## [Given task]
Give the material below, from its first line through the line containing "Dot at: (315, 154)", as a Markdown table with two columns, Row and Line, leaving out any blank lines.

Material from a data collection
——————————
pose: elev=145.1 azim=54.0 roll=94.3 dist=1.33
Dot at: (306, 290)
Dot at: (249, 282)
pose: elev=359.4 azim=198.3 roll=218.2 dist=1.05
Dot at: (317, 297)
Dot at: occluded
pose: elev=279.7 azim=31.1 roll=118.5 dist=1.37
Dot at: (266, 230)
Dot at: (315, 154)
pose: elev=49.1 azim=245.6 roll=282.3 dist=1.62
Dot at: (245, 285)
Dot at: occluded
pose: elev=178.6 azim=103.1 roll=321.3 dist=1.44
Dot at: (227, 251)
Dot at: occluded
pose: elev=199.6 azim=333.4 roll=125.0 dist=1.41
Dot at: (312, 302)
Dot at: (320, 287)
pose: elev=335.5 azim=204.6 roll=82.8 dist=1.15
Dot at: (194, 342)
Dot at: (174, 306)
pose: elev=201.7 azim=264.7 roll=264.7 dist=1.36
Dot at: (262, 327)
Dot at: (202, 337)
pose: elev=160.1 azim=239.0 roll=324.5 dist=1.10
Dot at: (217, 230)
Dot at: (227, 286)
——————————
## [Output]
| Row | Line |
|---|---|
| 1 | pose: elev=145.1 azim=54.0 roll=94.3 dist=1.33 |
| 2 | Dot at: (306, 290) |
| 3 | Dot at: (249, 282) |
| 4 | pose: elev=359.4 azim=198.3 roll=218.2 dist=1.05 |
| 5 | Dot at: (317, 297) |
| 6 | Dot at: occluded |
| 7 | pose: elev=279.7 azim=31.1 roll=118.5 dist=1.37 |
| 8 | Dot at: (266, 230) |
| 9 | Dot at: (315, 154) |